Coping With Family in Early Recovery
Once we sober up, we recognize this unconditional love for what it was truly. We may be overwhelmed with guilt and shame as we realize we have been continuously causing harm to those who have shown us only patience and adoration. Maybe our loved ones have lost hope, and we cannot help but think we were the ones who so selfishly misplaced it. Because of these newly surfacing feelings of guilt, it may be difficult to face the ones we love at first. We may want to call them and apologize profusely first thing, or avoid them altogether for as long as humanly possible.
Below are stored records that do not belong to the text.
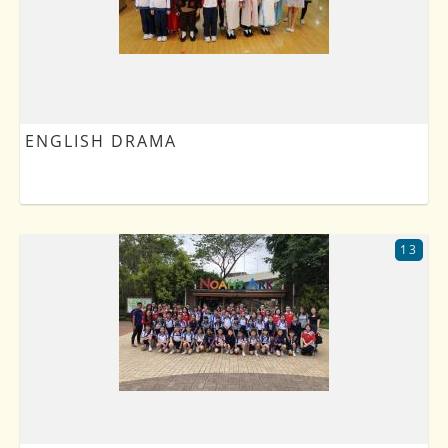
ENGLISH DRAMA
13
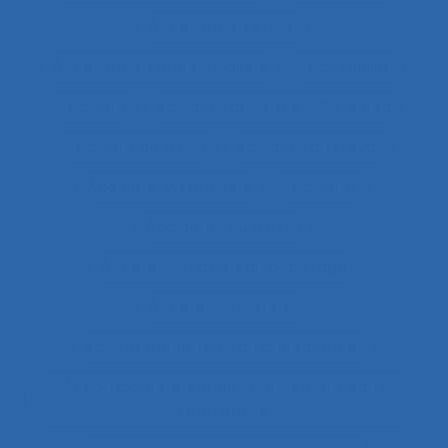
Acceptation située
Acceptation technologique
Accessibilité
Accident
Accident de Three-Mile Island
Accident de trajet
Accident du travail
Accident systémique
Accidents
Accidents du travail
Accompagnateur du dépistage
Accompagnement
Accompagnement au changement
Accompagnement au changement dans
l’entreprise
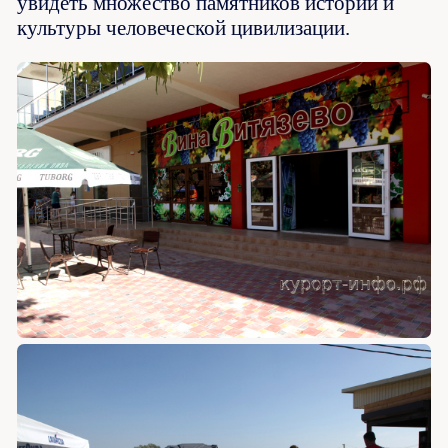
увидеть множество памятников истории и
культуры человеческой цивилизации.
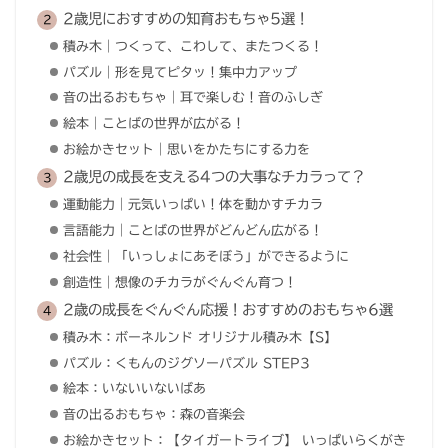
2歳児におすすめの知育おもちゃ5選！
積み木｜つくって、こわして、またつくる！
パズル｜形を見てピタッ！集中力アップ
音の出るおもちゃ｜耳で楽しむ！音のふしぎ
絵本｜ことばの世界が広がる！
お絵かきセット｜思いをかたちにする力を
2歳児の成長を支える4つの大事なチカラって？
運動能力｜元気いっぱい！体を動かすチカラ
言語能力｜ことばの世界がどんどん広がる！
社会性｜「いっしょにあそぼう」ができるように
創造性｜想像のチカラがぐんぐん育つ！
2歳の成長をぐんぐん応援！おすすめのおもちゃ6選
積み木：ボーネルンド オリジナル積み木【S】
パズル：くもんのジグソーパズル STEP3
絵本：いないいないばあ
音の出るおもちゃ：森の音楽会
お絵かきセット：【タイガートライブ】 いっぱいらくがき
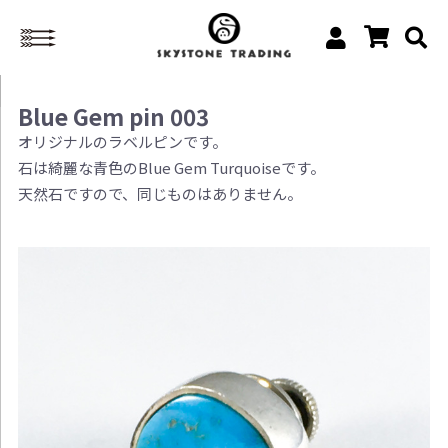
Blue Gem pin 003
オリジナルのラベルピンです。
石は綺麗な青色のBlue Gem Turquoiseです。
天然石ですので、同じものはありません。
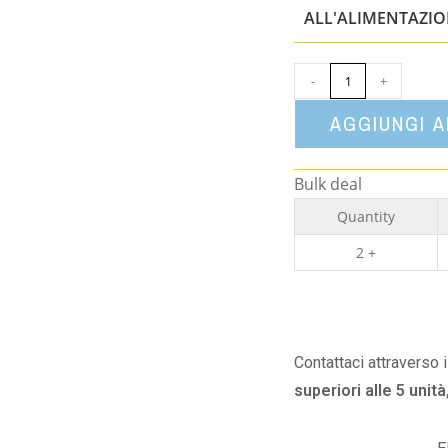
ALL'ALIMENTAZI
-
+
AGGIUNGI 
Bulk deal
Quantity
2 +
Contattaci attraverso 
superiori alle 5 unità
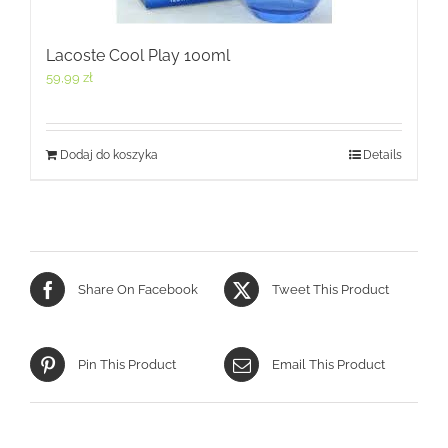
Lacoste Cool Play 100ml
59,99
zł
Dodaj do koszyka
Details
Share On Facebook
Tweet This Product
Pin This Product
Email This Product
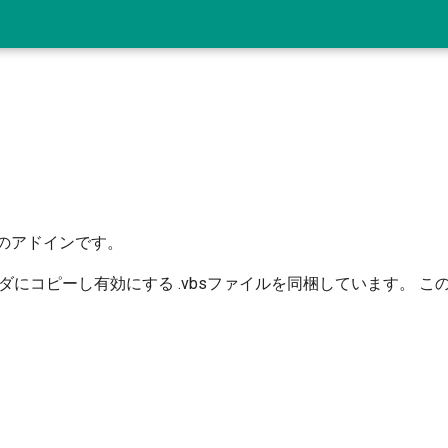
ル用のアドインです。
にコピーし有効にする .vbsファイルを同梱しています。 こ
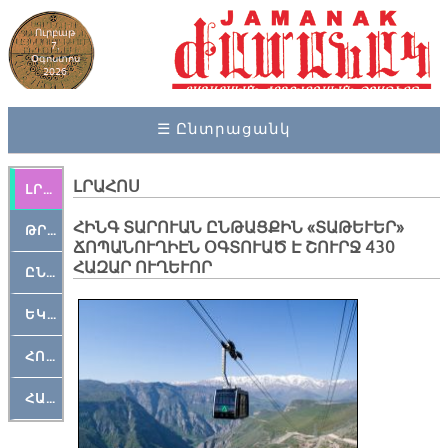
Ուրբաթ
7,
Օգոստոս
2026
☰ Ընտրացանկ
ԼՐԱՀՈՍ
ԼՐԱՀՈՍ
ՀԻՆԳ ՏԱՐՈՒԱՆ ԸՆԹԱՑՔԻՆ «ՏԱԹԵՒԵՐ»
ԹՐՔԱՀԱՅ ԿԵԱՆՔ
ՃՈՊԱՆՈՒՂԻԷՆ ՕԳՏՈՒԱԾ Է ՇՈՒՐՋ 430
ՀԱԶԱՐ ՈՒՂԵՒՈՐ
ԸՆԿԵՐԱՄՇԱԿՈՒԹԱՅԻՆ
ԵԿԵՂԵՑԱԿԱՆ
ՀՈԳԵՄՏԱՒՈՐ
ՀԱՐԹԱԿ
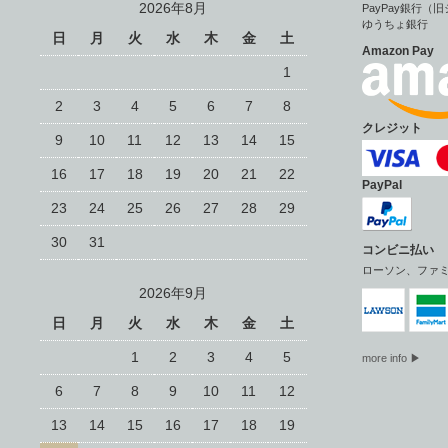
2026年8月
PayPay銀行
ゆうちょ銀行
日
月
火
水
木
金
土
Amazon Pay
1
2
3
4
5
6
7
8
クレジット
9
10
11
12
13
14
15
16
17
18
19
20
21
22
PayPal
23
24
25
26
27
28
29
30
31
コンビニ払い
ローソン、ファ
2026年9月
日
月
火
水
木
金
土
1
2
3
4
5
more info ▶
6
7
8
9
10
11
12
13
14
15
16
17
18
19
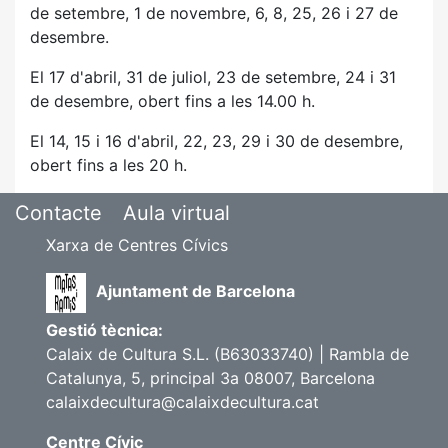
de
setembre, 1 de novembre, 6, 8, 25, 26 i 27 de
desembre.
El 17 d'abril, 31 de juliol, 23 de setembre, 24 i 31
de desembre, obert fins a les 14.00 h.
El 14, 15 i 16 d'abril, 22, 23, 29 i 30 de desembre,
obert fins a les 20 h.
Contacte
Aula virtual
Xarxa de Centres Cívics
Ajuntament de Barcelona
Gestió tècnica:
Calaix de Cultura S.L. (B63033740) | Rambla de
Catalunya, 5, principal 3a 08007, Barcelona
calaixdecultura@calaixdecultura.cat
Centre Cívic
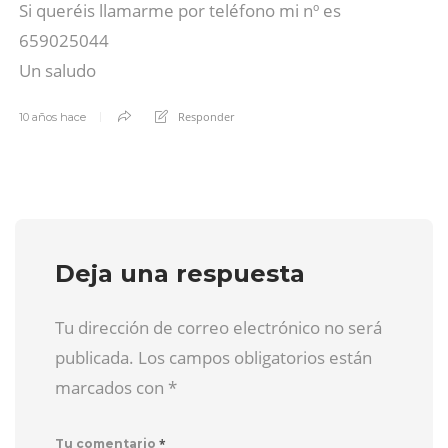
Si queréis llamarme por teléfono mi nº es
659025044
Un saludo
Responder
10 años hace
Deja una respuesta
Tu dirección de correo electrónico no será
publicada. Los campos obligatorios están
marcados con
*
*
Tu comentario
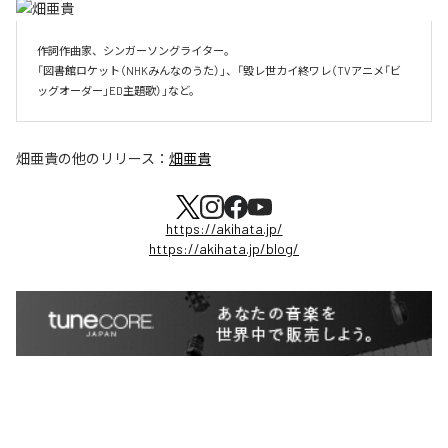
作詞作曲家、シンガーソングライター。

「図書館ロケット（NHKみんなのうた）」、「毀レ世カイ終ワレ（TVアニメ「ビ
ッグオーダー」ED主題歌）」など。
畑亜貴
の他のリリース：
畑亜貴
https://akihata.jp/
https://akihata.jp/blog/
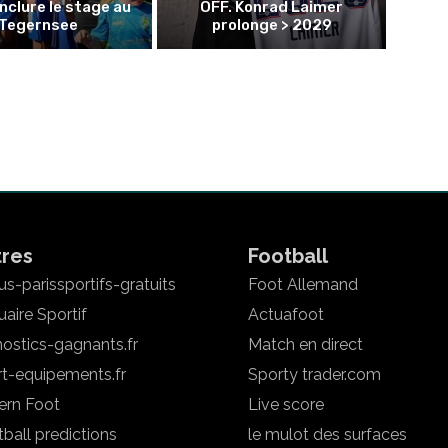
nclure le stage au
OFF. Konrad Laimer
Tegernsee
prolonge > 2029
tres
Football
s-parissportifs-gratuits
Foot Allemand
aire Sportif
Actuafoot
ostics-gagnants.fr
Match en direct
rt-equipements.fr
Sporty trader.com
ern Foot
Live score
ball predictions
le mulot des surfaces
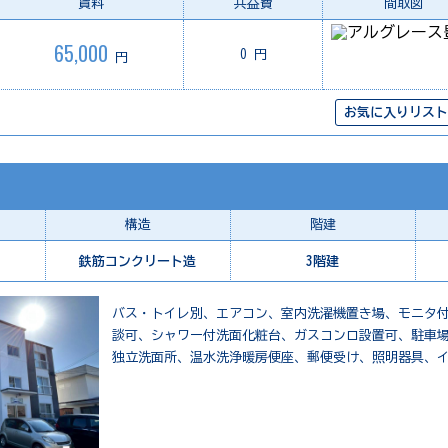
賃料
共益費
間取図
65,000
0 円
円
お気に入りリスト
構造
階建
鉄筋コンクリート造
3階建
バス・トイレ別、エアコン、室内洗濯機置き場、モニタ
談可、シャワー付洗面化粧台、ガスコンロ設置可、駐車場
独立洗面所、温水洗浄暖房便座、郵便受け、照明器具、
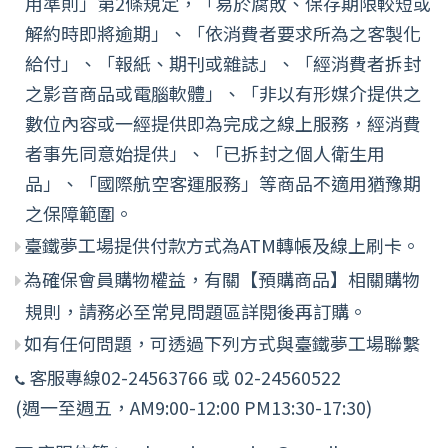
用準則」第2條規定，「易於腐敗、保存期限較短或
解約時即將逾期」、「依消費者要求所為之客製化
給付」、「報紙、期刊或雜誌」、「經消費者拆封
之影音商品或電腦軟體」、「非以有形媒介提供之
數位內容或一經提供即為完成之線上服務，經消費
者事先同意始提供」、「已拆封之個人衛生用
品」、「國際航空客運服務」等商品不適用猶豫期
之保障範圍。
臺鐵夢工場提供付款方式為ATM轉帳及線上刷卡。
為確保會員購物權益，有關【預購商品】相關購物
規則，請務必至常見問題區詳閱後再訂購。
如有任何問題，可透過下列方式與臺鐵夢工場聯繫
客服專線02-24563766 或 02-24560522
(週一至週五，AM9:00-12:00 PM13:30-17:30)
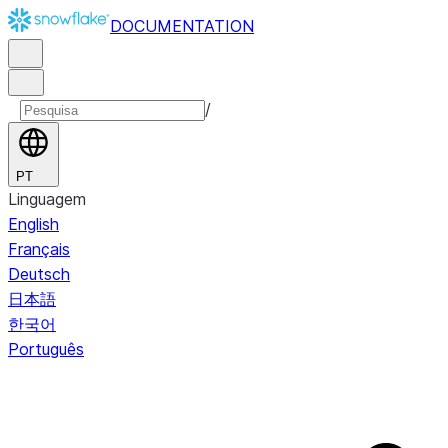
DOCUMENTATION
/
PT
Linguagem
English
Français
Deutsch
日本語
한국어
Português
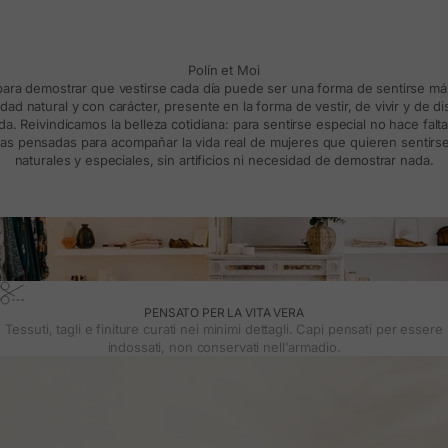
Polín et Moi
 para demostrar que vestirse cada día puede ser una forma de sentirse m
d natural y con carácter, presente en la forma de vestir, de vivir y de d
a. Reivindicamos la belleza cotidiana: para sentirse especial no hace falt
s pensadas para acompañar la vida real de mujeres que quieren sentirse
naturales y especiales, sin artificios ni necesidad de demostrar nada.
PENSATO PER LA VITA VERA
Tessuti, tagli e finiture curati nei minimi dettagli. Capi pensati per essere
indossati, non conservati nell'armadio.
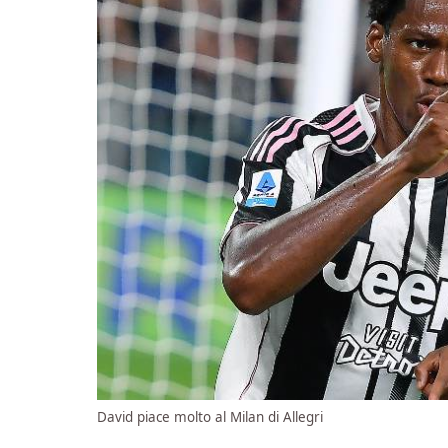
David piace molto al Milan di Allegri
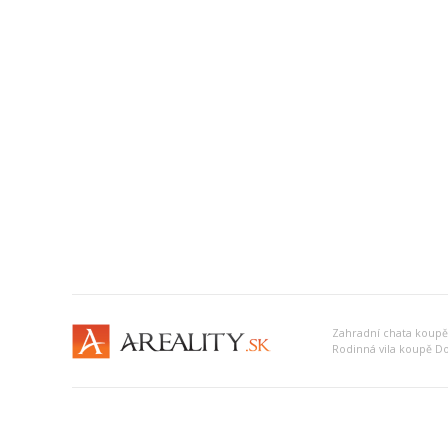
Zahradní chata koupě
Rodinná vila koupě D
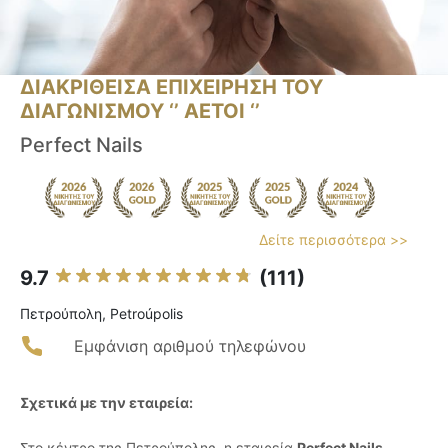
ΔΙΑΚΡΙΘΕΙΣΑ ΕΠΙΧΕΙΡΗΣΗ ΤΟΥ
ΔΙΑΓΩΝΙΣΜΟΥ ‘’ ΑΕΤΟΙ ‘’
Perfect Nails
Δείτε περισσότερα >>
9.7
(111)
Πετρούπολη, Petroúpolis
Εμφάνιση αριθμού τηλεφώνου
Σχετικά με την εταιρεία:
Στο κέντρο της Πετρούπολης, η εταιρεία
Perfect Nails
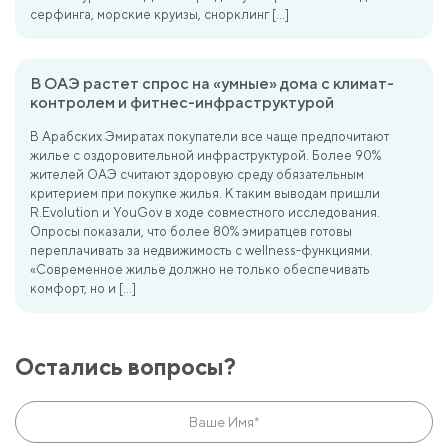
серфинга, морские круизы, снорклинг […]
В ОАЭ растет спрос на «умные» дома с климат-
контролем и фитнес-инфраструктурой
В Арабских Эмиратах покупатели все чаще предпочитают
жилье с оздоровительной инфраструктурой. Более 90%
жителей ОАЭ считают здоровую среду обязательным
критерием при покупке жилья. К таким выводам пришли
R.Evolution и YouGov в ходе совместного исследования.
Опросы показали, что более 80% эмиратцев готовы
переплачивать за недвижимость с wellness-функциями.
«Современное жилье должно не только обеспечивать
комфорт, но и […]
Остались вопросы?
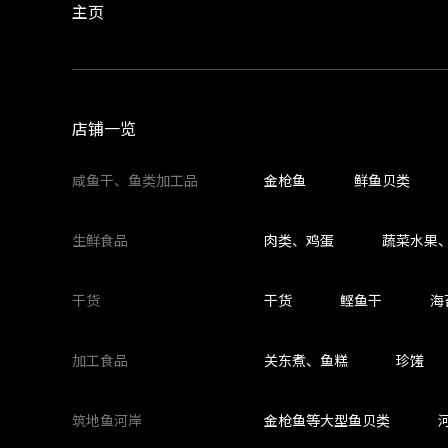
主页
店铺一览
咸鱼干、鱼类加工品
金枪鱼
鲜鱼贝类
生鲜食品
肉类、鸡蛋
蔬菜水果
干货
干货
鲣鱼干
海
加工食品
关东煮、鱼糕
珍馐
筑地鱼河岸
金枪鱼等大型鱼贝类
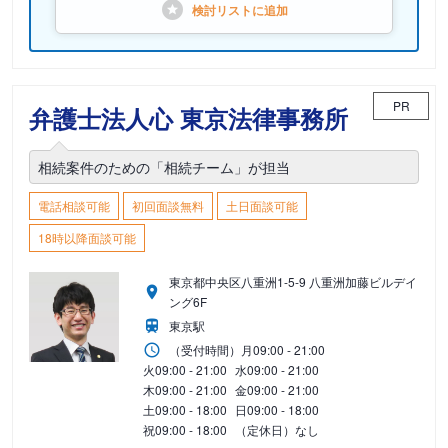
検討リストに
追加
PR
弁護士法人心 東京法律事務所
相続案件のための「相続チーム」が担当
電話相談可能
初回面談無料
土日面談可能
18時以降面談可能
東京都中央区八重洲1-5-9 八重洲加藤ビルデイ
ング6F
東京駅
（受付時間）
月
09:00 - 21:00
火
09:00 - 21:00
水
09:00 - 21:00
木
09:00 - 21:00
金
09:00 - 21:00
土
09:00 - 18:00
日
09:00 - 18:00
祝
09:00 - 18:00
（定休日）なし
Healing From Deceit is a Long Process
In many instances, trust will have been completely compromised. It is important to keep this lack of trust in mind when initially communicating with family members. Maybe you have repeatedly made false promises, swearing you will quit time and time again while drinking all the while. Maybe you have stolen from your mother, lied and deceived and manipulated to get your way. In any case, try to understand that trust must be re-proven over time, and that just because you call your family and enthusiastically tell them how well you’re doing, you may be faced with a response of skepticism rather than matched enthusiasm. When facing your family in early recovery, be patient – forgiveness and healing are both slow processes, and while the damage you have done is far from irreparable, everyone takes ample time to thoroughly and comprehensively heal from the devastation of substance abuse.